§ Job item
Copy every line of text in the data below word for word, keeping the same order. Leave the pictures out of your answer.

§ Data records
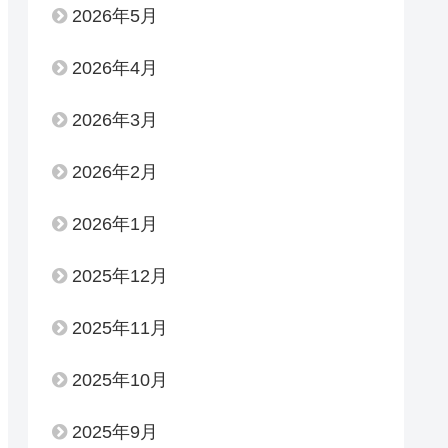
2026年5月
2026年4月
2026年3月
2026年2月
2026年1月
2025年12月
2025年11月
2025年10月
2025年9月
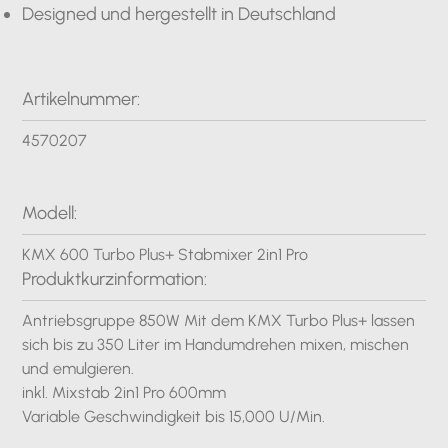
Designed und hergestellt in Deutschland
Artikelnummer:
4570207
Modell:
KMX 600 Turbo Plus+ Stabmixer 2in1 Pro
Produktkurzinformation:
Antriebsgruppe 850W Mit dem KMX Turbo Plus+ lassen
sich bis zu 350 Liter im Handumdrehen mixen, mischen
und emulgieren.
inkl. Mixstab 2in1 Pro 600mm
Variable Geschwindigkeit bis 15,000 U/Min.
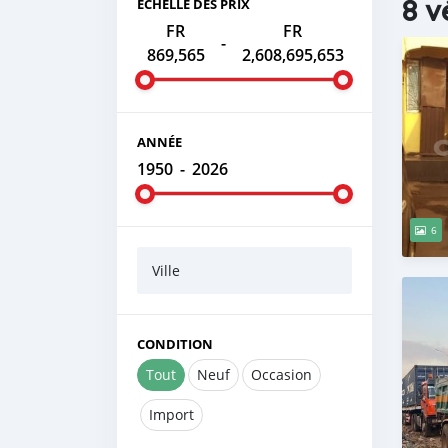
8 v
ÉCHELLE DES PRIX
FR
FR
-
869,565
2,608,695,653
ANNÉE
1950
-
2026
6
Ville
CONDITION
Tout
Neuf
Occasion
Import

§ Task output
2026年5月
2026年4月
2026年3月
2026年2月
2026年1月
2025年12月
2025年11月
2025年10月
2025年9月
Designed und hergestellt in Deutschland
Artikelnummer:
4570207
Modell:
KMX 600 Turbo Plus+ Stabmixer 2in1 Pro
Produktkurzinformation:
Antriebsgruppe 850W Mit dem KMX Turbo Plus+ lassen
sich bis zu 350 Liter im Handumdrehen mixen, mischen
und emulgieren.
inkl. Mixstab 2in1 Pro 600mm
Variable Geschwindigkeit bis 15,000 U/Min.
8 v
ÉCHELLE DES PRIX
FR
FR
-
869,565
2,608,695,653
ANNÉE
1950
-
2026
6
Ville
CONDITION
Tout
Neuf
Occasion
Import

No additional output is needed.